Re: Another AppendTo replacement problem
- To: mathgroup at smc.vnet.net
- Subject: [mg118224] Re: Another AppendTo replacement problem
- From: Bill Rowe <readnews at sbcglobal.net>
- Date: Sun, 17 Apr 2011 07:52:25 -0400 (EDT)
On 4/16/11 at 7:36 AM, gaminster at gmail.com (Iv=C3=A1n Lazaro) wrote:
>I made a mistake in the code. Now it's fine.
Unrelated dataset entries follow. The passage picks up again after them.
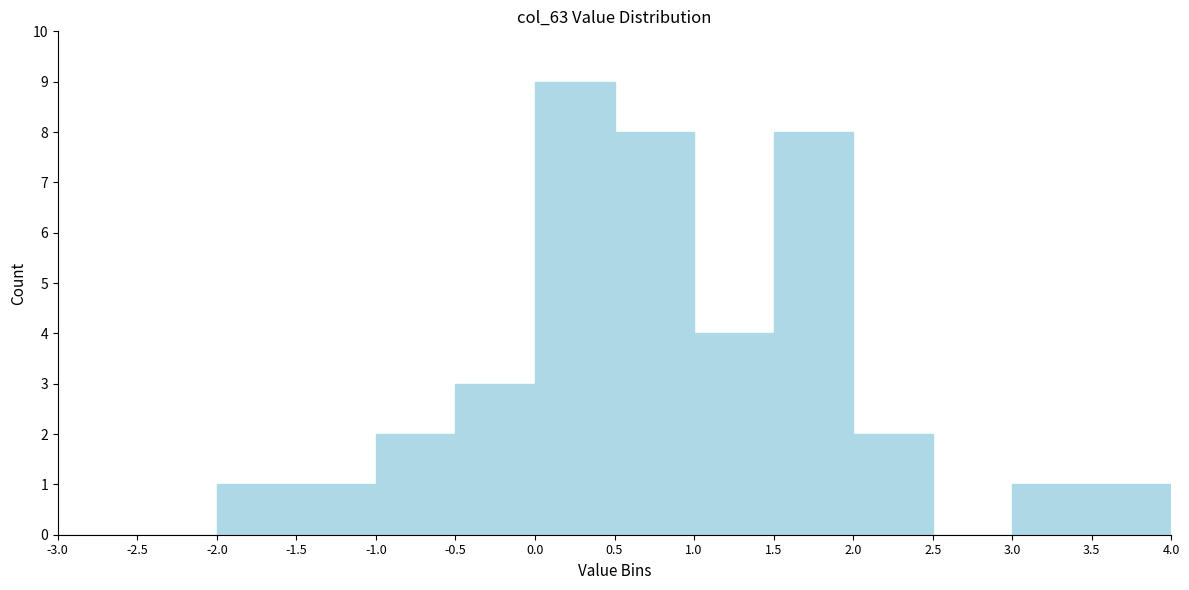

Reading left to right, transcribe this chart: for each bar, give the range it covers on the x-axis and its height. The values are not printed on the chart, so give them approximately, as read against the axis.

-3.0 to -2.5: 0
-2.5 to -2.0: 0
-2.0 to -1.5: 1
-1.5 to -1.0: 1
-1.0 to -0.5: 2
-0.5 to 0.0: 3
0.0 to 0.5: 9
0.5 to 1.0: 8
1.0 to 1.5: 4
1.5 to 2.0: 8
2.0 to 2.5: 2
2.5 to 3.0: 0
3.0 to 3.5: 1
3.5 to 4.0: 1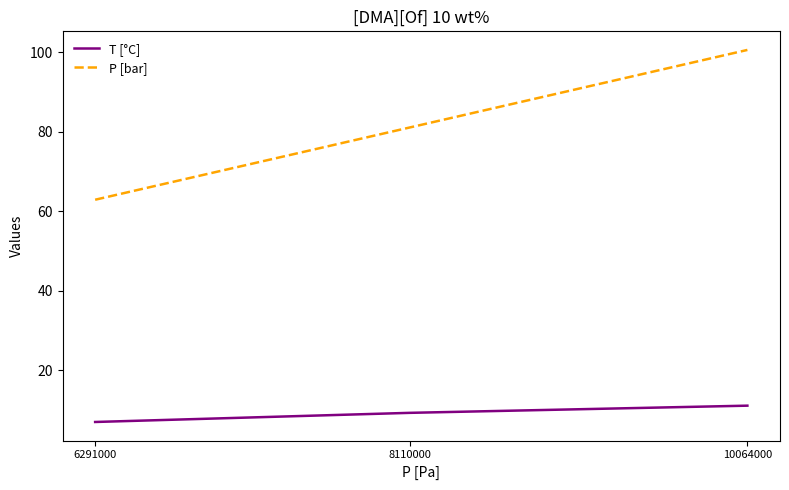

What is the difference between the maximum and minimum values in the T [°C] series?

4.1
Sorry.
>NumBasis = 10000;
>q = matrA = ma = Table[0, {i, 2}];
>M = RandomComplex[{-1 - I, 1 + I}, {NumBasis, 2, 2}];
>M = Map[Orthogonalize, M];
>matr = RandomComplex[{-1 - I, 1 + I}, {2, 2}]
>Results = {};
>Do[{ma[[k]] =
>KroneckerProduct[M[[Nbase, k]], Conjugate[M[[Nbase, k]]]];
>matrA[[k]] = Chop[matr.ma[[k]]];
>matrA[[k]] = matrA[[k]]/Tr[matrA[[k]].matrA[[k]]] // Chop;
>If[k == 2,
>AppendTo[
>Results, {M[[Nbase]], Total[Eigenvalues[matrA[[k]]]]}]];
>}, {Nbase, 1, NumBasis}, {k, 1, 2}];
>M = Sort[Results, #1[[2]] < #2[[2]] &][[1, 1]];
Here is one way to avoid AppendTo
Do[{ma[[k]] =
KroneckerProduct[M[[Nbase, k]], Conjugate[M[[Nbase, k]]]];
matrA[[k]] = Chop[matr.ma[[k]]];
matrA[[k]] = matrA[[k]]/Tr[matrA[[k]].matrA[[k]]] // Chop;
If[k == 2,
Results = {Results, {M[[Nbase]],
Total[Eigenvalues[matrA[[k]]]]}}];}, {Nbase, 1,
NumBasis}, {k,
1, 2}];
M = SortBy[Partition[Flatten@Results, 2], Last][[1, 1]];
Here, I am saving the results as a nested list. Since you know
each loop adds a two element list, the desired array can be
created by partitioning the flattened nested list easily. The
end result will be the same but execute much faster.